Tips for Parents of Teens Entering High School

Adapting to high school isn’t always easy for adolescents, and neither is learning to parent a teenager. Responding to the growth and maturity that teens experience in high school often causes parents to seek new ways to guide and manage their children effectively. Families can help teens entering high school prepare for this exciting but sometimes puzzling transition by following these tips.

Talk openly with your child

The more aware of your child’s feelings you are, the better you can offer support. Informal talks can be productive, such as during car rides, before bed or while working or playing together. To build trust, listen with an open mind without interrupting.

Additionally, recognize that a child’s emotions may result in some distractibility, agitation, or a change in behavior. Watch for signs of any persistent changes in eating and sleeping patterns or moods. These may indicate anxiety or depression, and the help of a pediatrician, social worker, or psychologist may then be needed.

Acknowledge higher expectations at school

High school brings increased social and academic pressure, and in the competitive Greater Washington metropolitan area, many teens feel they must excel in all areas of life at once. Help your child adapt by providing the structure at home that all children crave, even if he or she seems to fight it. Rules about curfew, Internet use, study routines, and other key matters create this structure. Encourage your child to use good organizational strategies and to develop good study habits.

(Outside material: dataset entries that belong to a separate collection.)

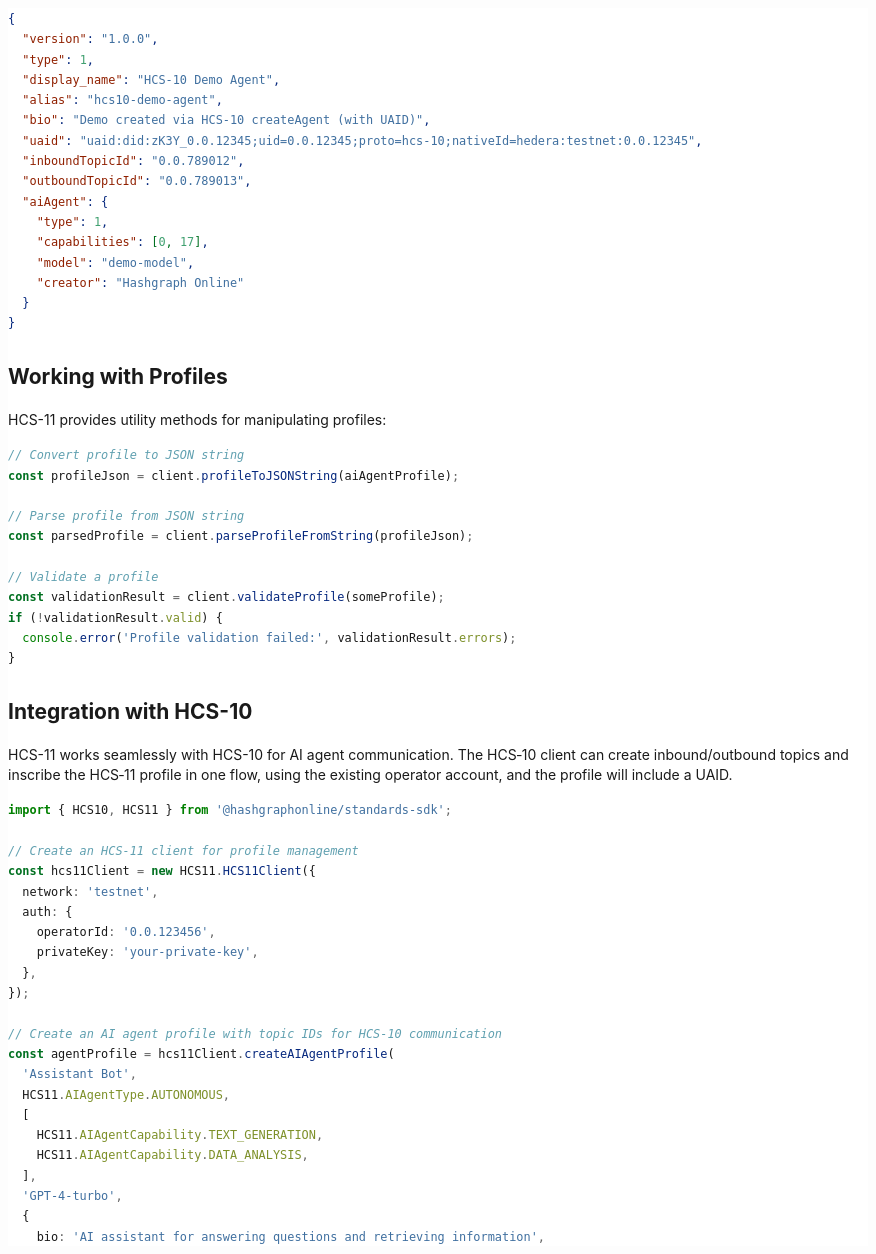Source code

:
```json
{
  "version": "1.0.0",
  "type": 1,
  "display_name": "HCS-10 Demo Agent",
  "alias": "hcs10-demo-agent",
  "bio": "Demo created via HCS-10 createAgent (with UAID)",
  "uaid": "uaid:did:zK3Y_0.0.12345;uid=0.0.12345;proto=hcs-10;nativeId=hedera:testnet:0.0.12345",
  "inboundTopicId": "0.0.789012",
  "outboundTopicId": "0.0.789013",
  "aiAgent": {
    "type": 1,
    "capabilities": [0, 17],
    "model": "demo-model",
    "creator": "Hashgraph Online"
  }
}
```
## Working with Profiles

HCS-11 provides utility methods for manipulating profiles:

```typescript
// Convert profile to JSON string
const profileJson = client.profileToJSONString(aiAgentProfile);

// Parse profile from JSON string
const parsedProfile = client.parseProfileFromString(profileJson);

// Validate a profile
const validationResult = client.validateProfile(someProfile);
if (!validationResult.valid) {
  console.error('Profile validation failed:', validationResult.errors);
}
```

## Integration with HCS-10

HCS-11 works seamlessly with HCS-10 for AI agent communication. The HCS‑10 client can create inbound/outbound topics and inscribe the HCS‑11 profile in one flow, using the existing operator account, and the profile will include a UAID.

```typescript
import { HCS10, HCS11 } from '@hashgraphonline/standards-sdk';

// Create an HCS-11 client for profile management
const hcs11Client = new HCS11.HCS11Client({
  network: 'testnet',
  auth: {
    operatorId: '0.0.123456',
    privateKey: 'your-private-key',
  },
});

// Create an AI agent profile with topic IDs for HCS-10 communication
const agentProfile = hcs11Client.createAIAgentProfile(
  'Assistant Bot',
  HCS11.AIAgentType.AUTONOMOUS,
  [
    HCS11.AIAgentCapability.TEXT_GENERATION,
    HCS11.AIAgentCapability.DATA_ANALYSIS,
  ],
  'GPT-4-turbo',
  {
    bio: 'AI assistant for answering questions and retrieving information',
```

Adolescents are gaining reflective thinking skills, and they do increase their questioning of parental rules. Be prepared to discuss rules with your child and give reasons to back up your decisions. Keep messages about rules and behavior concise. And remember, no matter how much they disagree with you, you are still the rule maker.

Expect adolescent attitudes

It is normal for teens to push to become more independent, which may lead to arguments or defiance. Parents need to communicate their expectations to their child clearly and reinforce them with reasonable decisions and consequences. Peer groups may seem much more important to a teen than parents and family, but your children still need your love and attention as much as they ever did. They want you to really listen to them, to stay calm when they confide in you, and to begin talking with them about more mature subjects such as world events.

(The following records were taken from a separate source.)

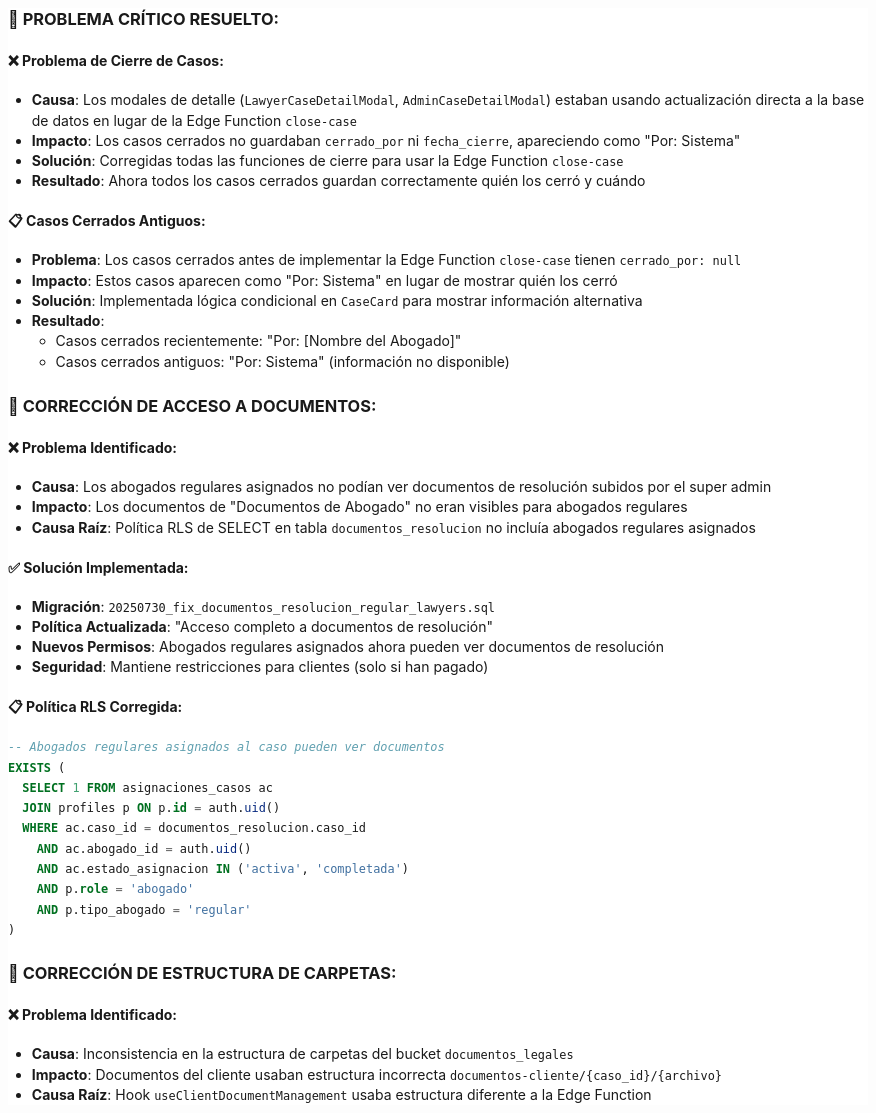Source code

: ### 🚨 **PROBLEMA CRÍTICO RESUELTO:**

#### **❌ Problema de Cierre de Casos:**
- **Causa**: Los modales de detalle (`LawyerCaseDetailModal`, `AdminCaseDetailModal`) estaban usando actualización directa a la base de datos en lugar de la Edge Function `close-case`
- **Impacto**: Los casos cerrados no guardaban `cerrado_por` ni `fecha_cierre`, apareciendo como "Por: Sistema"
- **Solución**: Corregidas todas las funciones de cierre para usar la Edge Function `close-case`
- **Resultado**: Ahora todos los casos cerrados guardan correctamente quién los cerró y cuándo

#### **📋 Casos Cerrados Antiguos:**
- **Problema**: Los casos cerrados antes de implementar la Edge Function `close-case` tienen `cerrado_por: null`
- **Impacto**: Estos casos aparecen como "Por: Sistema" en lugar de mostrar quién los cerró
- **Solución**: Implementada lógica condicional en `CaseCard` para mostrar información alternativa
- **Resultado**: 
  - Casos cerrados recientemente: "Por: [Nombre del Abogado]"
  - Casos cerrados antiguos: "Por: Sistema" (información no disponible)

### 🔧 **CORRECCIÓN DE ACCESO A DOCUMENTOS:**

#### **❌ Problema Identificado:**
- **Causa**: Los abogados regulares asignados no podían ver documentos de resolución subidos por el super admin
- **Impacto**: Los documentos de "Documentos de Abogado" no eran visibles para abogados regulares
- **Causa Raíz**: Política RLS de SELECT en tabla `documentos_resolucion` no incluía abogados regulares asignados

#### **✅ Solución Implementada:**
- **Migración**: `20250730_fix_documentos_resolucion_regular_lawyers.sql`
- **Política Actualizada**: "Acceso completo a documentos de resolución"
- **Nuevos Permisos**: Abogados regulares asignados ahora pueden ver documentos de resolución
- **Seguridad**: Mantiene restricciones para clientes (solo si han pagado)

#### **📋 Política RLS Corregida:**
```sql
-- Abogados regulares asignados al caso pueden ver documentos
EXISTS (
  SELECT 1 FROM asignaciones_casos ac
  JOIN profiles p ON p.id = auth.uid()
  WHERE ac.caso_id = documentos_resolucion.caso_id
    AND ac.abogado_id = auth.uid()
    AND ac.estado_asignacion IN ('activa', 'completada')
    AND p.role = 'abogado'
    AND p.tipo_abogado = 'regular'
)
```

### 🔧 **CORRECCIÓN DE ESTRUCTURA DE CARPETAS:**

#### **❌ Problema Identificado:**
- **Causa**: Inconsistencia en la estructura de carpetas del bucket `documentos_legales`
- **Impacto**: Documentos del cliente usaban estructura incorrecta `documentos-cliente/{caso_id}/{archivo}`
- **Causa Raíz**: Hook `useClientDocumentManagement` usaba estructura diferente a la Edge Function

Remember the intense wish to fit in

Students in high school remain concerned about finding their place in the social scene. Peer pressure is also more intense and can include experimentation with drugs, alcohol, and other risks. Get to know your child’s new friends and their parents so you can monitor who is influencing your teen. If your child is having difficulty meeting new people, encourage him or her to sample clubs, sports, or activities in high school, where it may be easier to find others with common interests.

Narrow the parent-child generation gap

Social development among adolescents is much more complex than a generation ago. Social media gives them the ability to connect and communicate constantly, wherever they go. To narrow the generation gap, learn all you can about social media and its advantages and disadvantages for your teen. Familiarize yourself with popular names and trends in music, television and Web media to better understand the cultural messages your child is receiving, and recognize that you are most likely raising a natural multi-tasker. Informed and aware, parents will be better equipped to make appropriate rules that best fit their own child’s life.